Show Review: Love Conquers in “The Leftovers” on HBO

Justin Theroux stars as   Kevin Garvey in “The Leftovers.”

Courtesy of Vox

Justin Theroux stars as Kevin Garvey in “The Leftovers.”

Sneha Beri, Staff Writer

Up until August 15, 2020, I only knew Justin Theroux as Jennifer Aniston’s ex-husband; you couldn’t have paid me to recognize him out of a lineup. After succumbing to peer pressure, though, I put my HBOMax subscription to good use and started watching “The Leftovers.”

The show follows police chief Kevin Garvey (Theroux) as he and the residents of Mapleton, New York deal with The Sudden Departure: a day when half of the world’s population mysteriously disappeared. The premise itself intrigued me, especially when I realized it was adapted from a book by Damon Lindelof, the creator of the acclaimed series “Lost.” At some point early in season one, it dawned on me that it wasn’t the actual disappearance that was keeping me tuned in, however. In “The Leftovers,” The Departure is an event that has already happened. The show is about rebuilding and rediscovery after the fact.

The Departure hung over the country (and the show), but what kept “The Leftovers” interesting was following along with Kevin. Through him, we are introduced to his ex-wife Laurie and the cult she ended up joining: his daughter (Jill) and son (Tom) who continue to distance themselves from Kevin, and Kevin’s father, who was institutionalized because he began to hear voices — eerily prophetic voices. For a large part of the first season, Kevin has to reckon with the fact that even though his family hadn’t disappeared, he had lost them anyway. Simply put: Kevin Garvey Is Trying His Best.

Nora Durst, another resident of Mapleton notices this. She lost her husband and children during The Departure, and just like Kevin, numbly goes through her day-to-day life with the occasional attempt to feel something by engaging in physically or mentally self-destructive behavior. The minute Kevin and Nora meet each other, there’s an unspoken understanding and familiarity. Keeping with my penchant for assigning Taylor Swift songs to fictional characters, my top pick for them would be “invisible string.” I’ve thought about this extensively. For any COIN fans out there, their song is “Babe Ruth.”

It wouldn’t be fair of me to give a single spoiler about this show, but this is especially true with Kevin and Nora’s relationship. You deserve to experience it with fresh eyes, because the series finale hits unbelievably hard.

Ultimately, the show is about love. Love is what turns Laurie from seemingly irredeemable into the best character in the entire show. Laurie is a perfect representation of the entire series. Even at her most unlikeable moments, her grief and frustration is so gut-wrenchingly human and relatable. Seeing her grow and forgive feels like a personal victory for the viewer. I will never love a character the way I love Laurie Garvey, and everyone I’ve spoken to about the show agrees. Laurie’s character development serves as a great parallel and contrast for each character on the show at various points. It cannot be said enough: I love Laurie Garvey and I know you will too.

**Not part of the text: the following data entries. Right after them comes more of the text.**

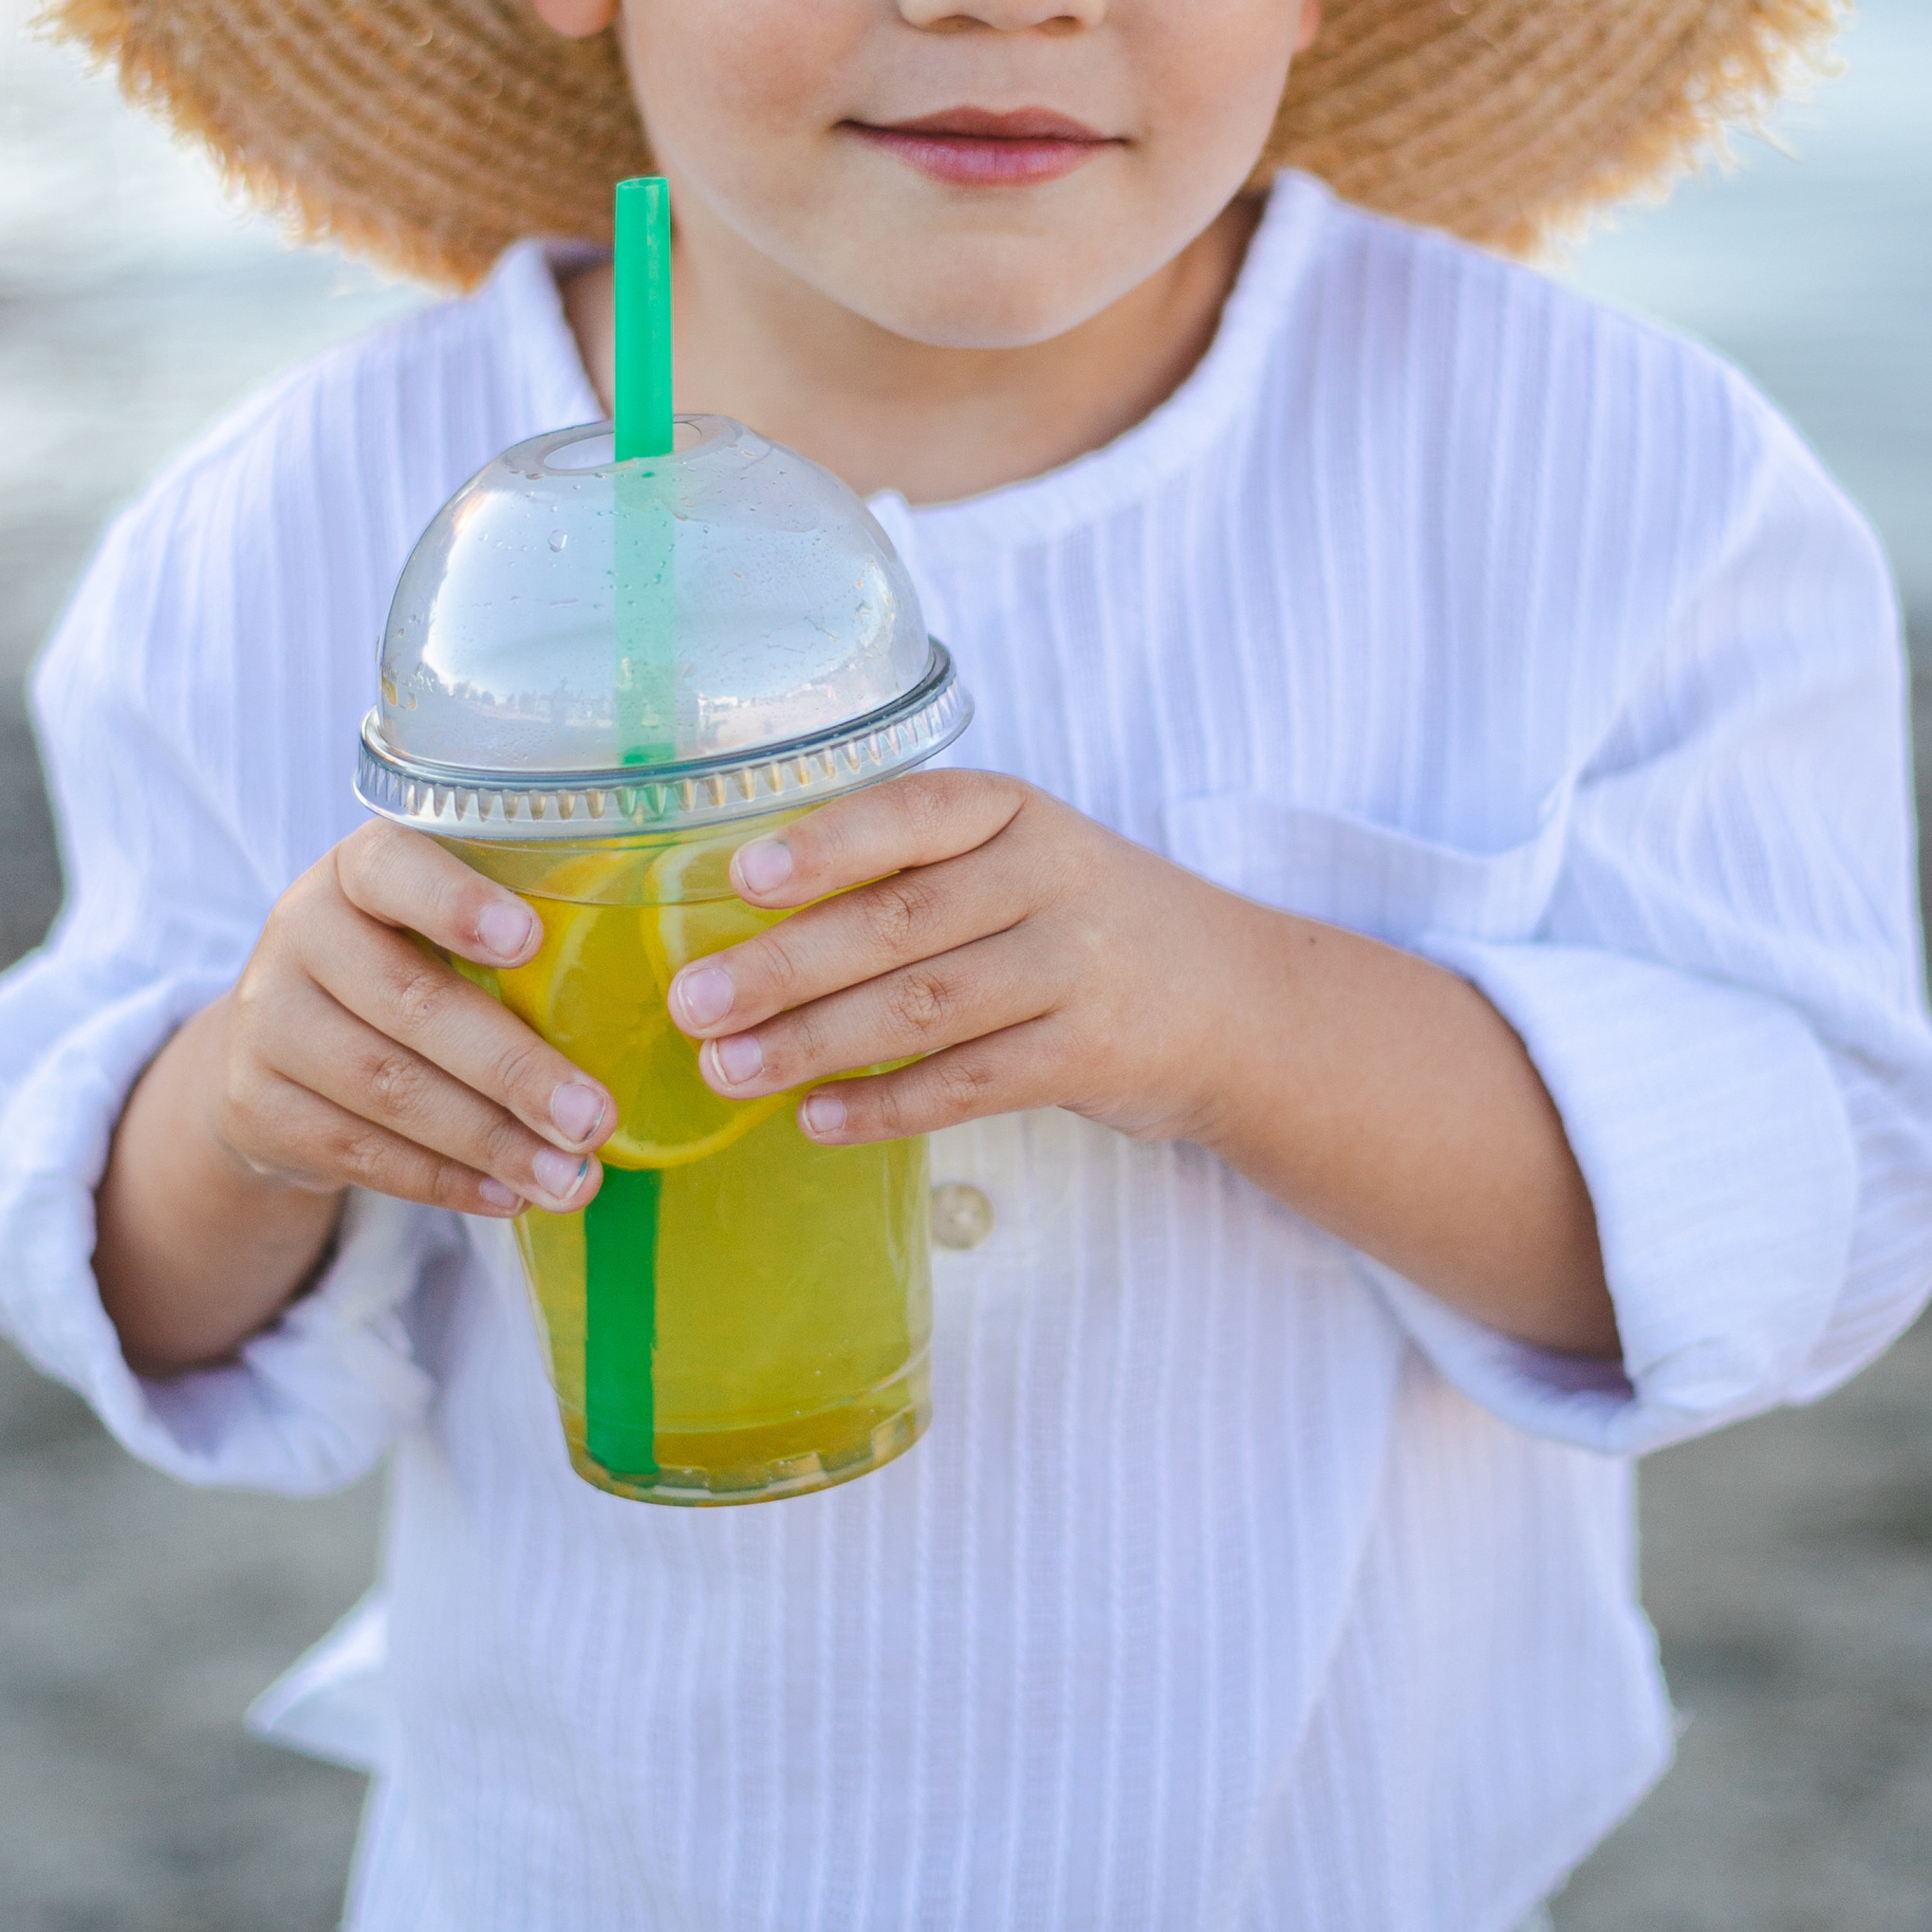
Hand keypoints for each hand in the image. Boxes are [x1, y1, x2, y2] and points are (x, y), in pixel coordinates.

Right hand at [96, 819, 613, 1376]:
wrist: (274, 1044)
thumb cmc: (404, 968)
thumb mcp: (437, 929)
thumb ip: (511, 939)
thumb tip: (644, 1002)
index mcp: (357, 871)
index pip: (391, 865)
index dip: (456, 903)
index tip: (531, 941)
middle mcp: (299, 931)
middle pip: (408, 1001)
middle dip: (513, 1069)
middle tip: (596, 1119)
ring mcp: (268, 1020)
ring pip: (386, 1088)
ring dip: (490, 1143)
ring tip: (571, 1179)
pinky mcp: (255, 1105)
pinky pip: (359, 1151)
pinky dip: (444, 1181)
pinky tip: (508, 1198)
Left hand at [667, 768, 1615, 1356]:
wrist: (1237, 1003)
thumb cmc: (1085, 924)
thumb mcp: (1023, 864)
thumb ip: (918, 875)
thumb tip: (751, 920)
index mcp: (1020, 813)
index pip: (917, 813)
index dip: (828, 843)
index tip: (742, 876)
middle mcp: (1053, 878)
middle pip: (903, 922)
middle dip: (787, 965)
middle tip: (694, 1001)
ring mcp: (1078, 968)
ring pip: (926, 1008)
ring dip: (815, 1043)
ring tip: (727, 1070)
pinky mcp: (1090, 1054)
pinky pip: (969, 1083)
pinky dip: (886, 1106)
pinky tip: (816, 1118)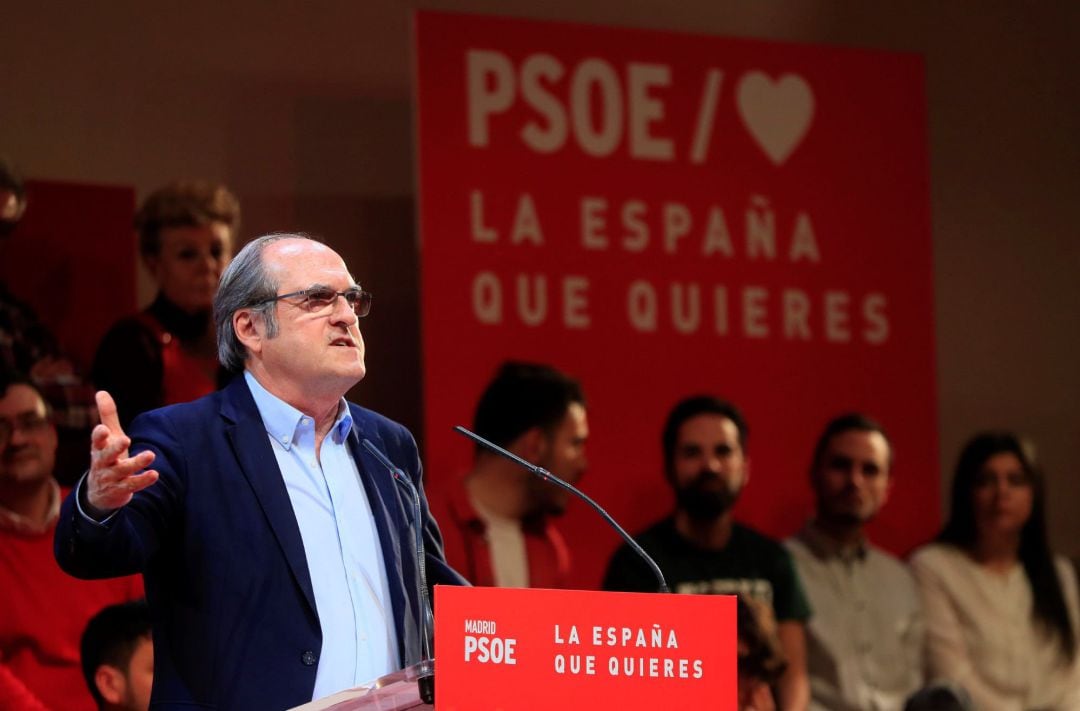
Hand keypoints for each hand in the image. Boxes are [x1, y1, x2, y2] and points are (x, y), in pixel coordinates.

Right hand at [87, 391, 158, 512]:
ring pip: (123, 470)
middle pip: (106, 456)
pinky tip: (155, 474)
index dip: (99, 436)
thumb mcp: (108, 437)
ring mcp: (111, 478)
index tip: (103, 429)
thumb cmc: (107, 457)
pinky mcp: (121, 490)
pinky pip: (132, 485)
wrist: (99, 494)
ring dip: (136, 463)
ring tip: (150, 454)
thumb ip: (107, 416)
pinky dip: (143, 480)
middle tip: (125, 439)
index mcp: (99, 449)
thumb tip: (101, 391)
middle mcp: (103, 463)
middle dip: (115, 448)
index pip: (97, 441)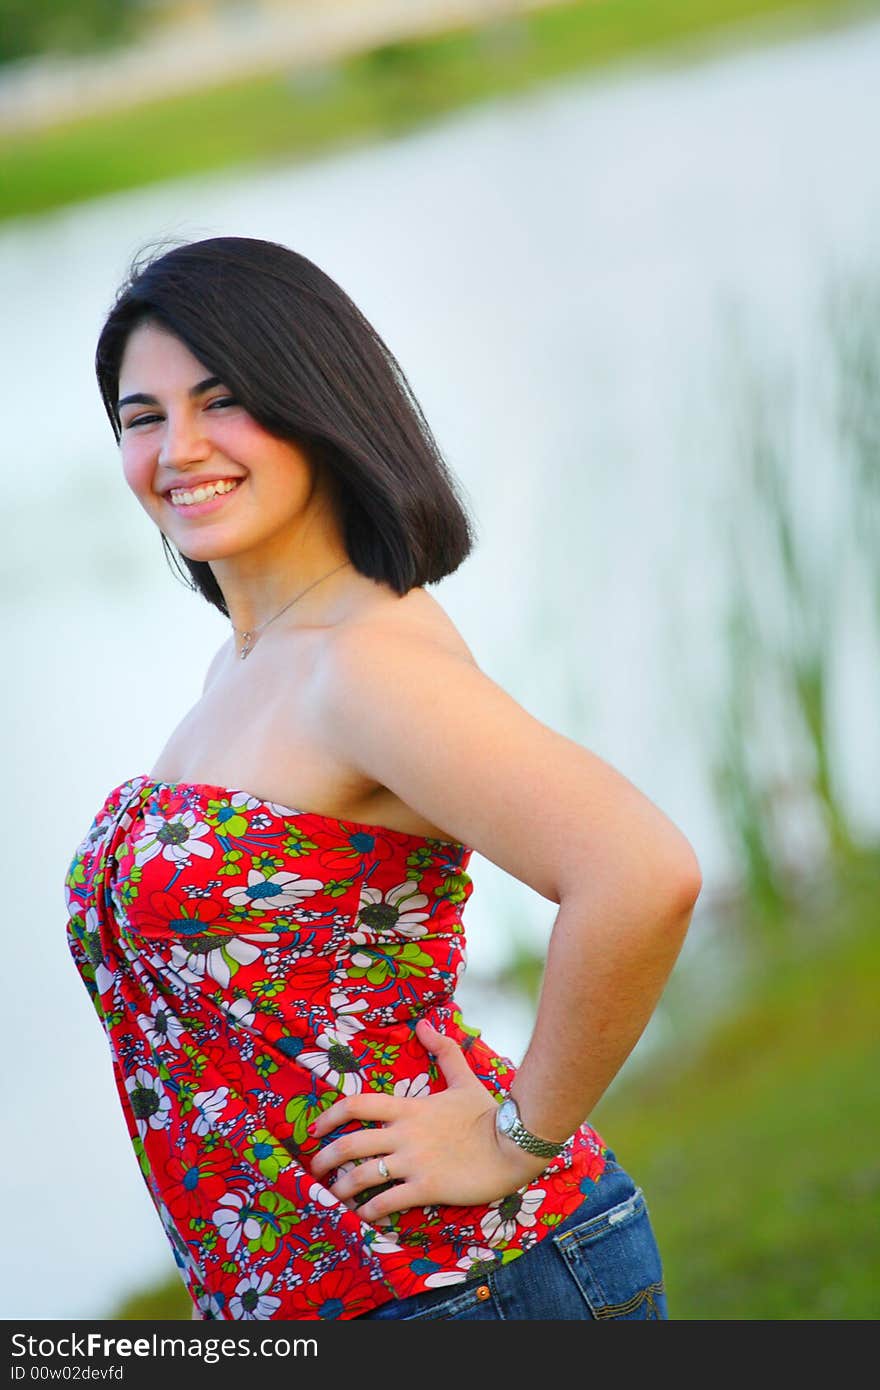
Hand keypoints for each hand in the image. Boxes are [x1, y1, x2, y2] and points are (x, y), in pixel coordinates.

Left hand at [307, 1019, 549, 1221]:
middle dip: (326, 1158)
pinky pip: (388, 1202)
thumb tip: (425, 1025)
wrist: (514, 1143)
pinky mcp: (426, 1187)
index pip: (358, 1105)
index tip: (316, 1128)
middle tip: (315, 1170)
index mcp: (410, 1108)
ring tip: (334, 1197)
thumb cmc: (488, 1114)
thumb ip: (443, 1052)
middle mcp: (405, 1134)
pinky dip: (370, 1211)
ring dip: (342, 1189)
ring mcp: (414, 1162)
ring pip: (363, 1176)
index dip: (330, 1116)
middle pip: (351, 1144)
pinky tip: (364, 1216)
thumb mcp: (464, 1079)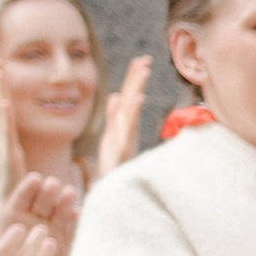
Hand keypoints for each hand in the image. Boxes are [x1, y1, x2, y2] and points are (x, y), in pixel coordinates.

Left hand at [94, 56, 150, 181]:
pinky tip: (137, 98)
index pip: (126, 98)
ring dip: (137, 89)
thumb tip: (112, 96)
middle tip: (145, 58)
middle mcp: (124, 132)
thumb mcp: (110, 141)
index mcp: (121, 127)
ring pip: (130, 111)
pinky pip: (128, 129)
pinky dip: (132, 113)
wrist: (112, 197)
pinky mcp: (122, 152)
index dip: (133, 80)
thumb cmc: (113, 171)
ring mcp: (124, 141)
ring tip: (143, 70)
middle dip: (137, 79)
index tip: (140, 61)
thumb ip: (112, 118)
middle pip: (130, 100)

Right after finishing this show, I contacted Augustine and Culture Seminar professor Dr. Camacho and asked him if he had seen it. It seemed right up his alley. He told me that he had, and said something that has been stuck in my head ever since: “The Leftovers” is not and has never been about knowing all the answers. He was absolutely correct. At its core, it’s about perseverance. The characters have incredibly enduring relationships, even amidst the mystery and uncertainty of their new-old reality. The Departure was devastating, and a part of that devastation was the fact that it dredged up already-existing flaws within society. Each character goes through their own rediscovery of what love is to them, just like Laurie, and by the end, the interconnectedness of everything and everyone comes to the surface.

Despite the mystical and paranormal elements of the show, it never seems unrealistic or out of reach. The direction of the show is entirely unpredictable, yet the characters make it feel so familiar. When (and I do mean when) you watch this show, you might wonder why I left certain characters or plot points out of this review. That’s because I firmly believe that the ideal way to watch this show is with zero spoilers and the understanding that this is a love story. Not just between Kevin and Nora, but truly every single character. I’m already worried I’ve said too much.

I would be remiss if I ended the review without talking about the excellent use of music in this show. Watch “The Leftovers”, and I assure you: you won’t be able to think of “Where Is My Mind” by Pixies or “Homeward Bound” by Simon and Garfunkel the same way ever again.

At three very short seasons, “The Leftovers” should be the next thing you hit play on next weekend. It will change your life; or at the very least, it’ll make you realize things about yourself and the people and ways you love.

If you end up watching, say hello to Nora, Laurie, Kevin, and Matt for me.